Les créations folles de Laurent Craste

Par Thomas Ka

« L’objet décoratif est au cœur de ma pratique artistique. Ma recherche est centrée sur l’exploration conceptuelle des multiples strates de signification des objets décoratifs de collection, dans leurs dimensions sociologiques et historiques, mais également idéologiques et esthétiques. Cette approche s’incarne dans une réappropriation des archétypes historiques de la céramique. Mon travail de recherche considère l’objet comme un révélateur social, un “porteur de signe”1, et je me sers des archétypes historiques comme d’un matériau à part entière dans une démarche de questionnement du statut de l’objet de collection.

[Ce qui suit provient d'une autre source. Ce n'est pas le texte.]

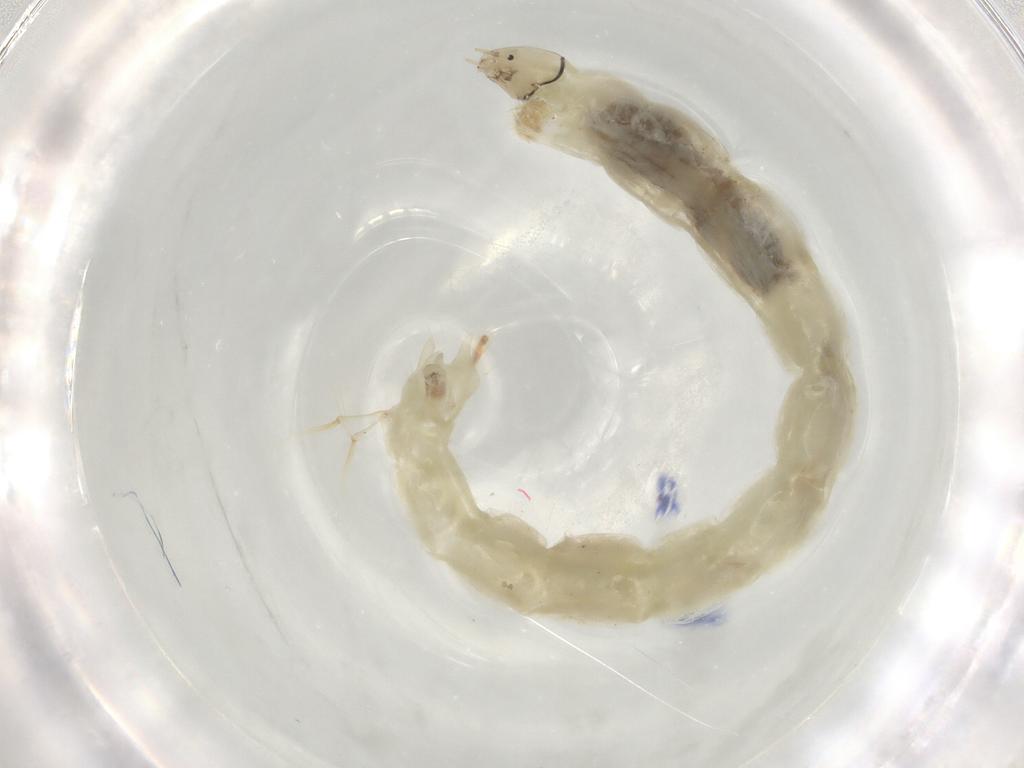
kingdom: Animalia
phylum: Arthropoda
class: Insecta
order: Diptera
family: Chironomidae
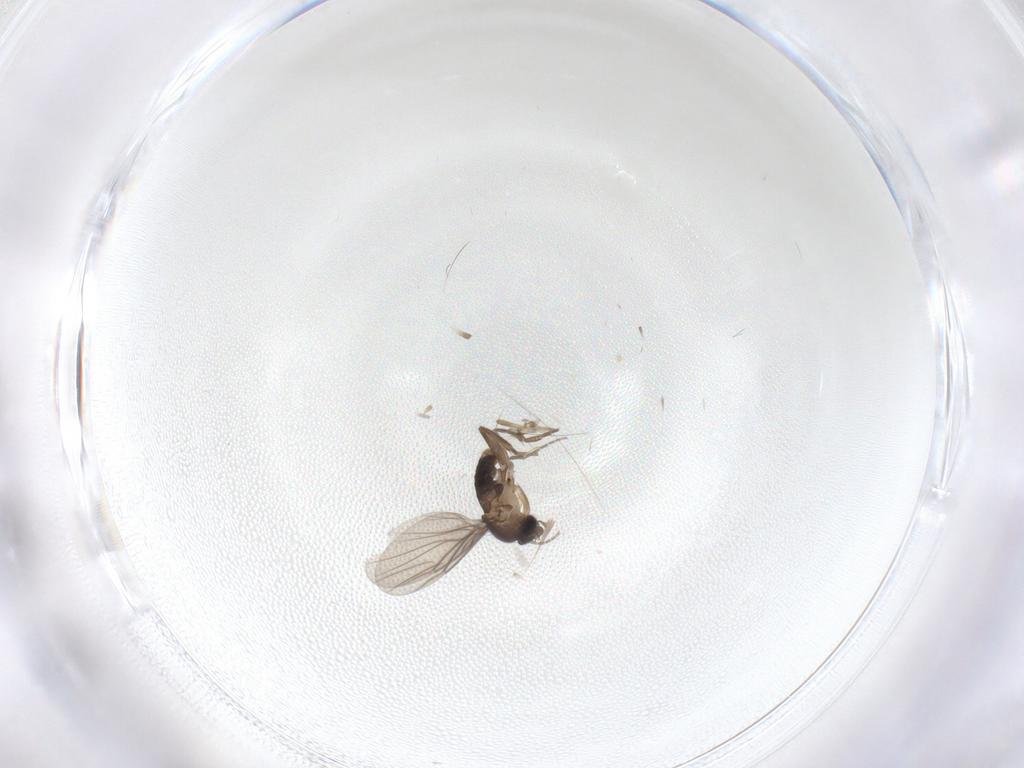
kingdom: Animalia
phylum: Arthropoda
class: Insecta
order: Diptera
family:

Ainsi, je puise à même le répertoire des modèles originaux des grandes manufactures européennes de porcelaine des XVIIIe et XIXe siècles2, et j’utilise ces modèles soit en les soumettant à une pratique de déconstruction et d’altération violente de leurs structures formelles, soit en détournant et en contaminant leurs motifs décoratifs traditionnels par un processus subversif de substitution du sujet. C’est dans cette approche de l’image et du décor que j’ai développé récemment une pratique interdisciplinaire dans laquelle objets et vidéo se combinent d’une façon tout à fait originale, en utilisant les modèles céramiques comme écrans de projection pour des motifs décoratifs animés.

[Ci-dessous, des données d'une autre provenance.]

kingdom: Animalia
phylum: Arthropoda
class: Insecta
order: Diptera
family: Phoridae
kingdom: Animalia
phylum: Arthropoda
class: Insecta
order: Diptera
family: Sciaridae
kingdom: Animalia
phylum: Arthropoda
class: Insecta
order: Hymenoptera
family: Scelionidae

Ces corruptions, tant formelles qu’iconographiques, si elles remettent en question les valeurs historiques, sociales, politiques et esthétiques de l’objet décoratif, révèlent également un rapport personnel à l’objet aussi intense qu’ambigu. »

1 Moles, Abraham A. 1972. Théorie des objets.
2 La manufacture de Sèvres, ainsi que celle de Pierre Louis Dagoty, fournisseur de l’impératrice Joséphine et dépositaire du « bon goût » à l’époque impériale, retiennent particulièrement mon attention.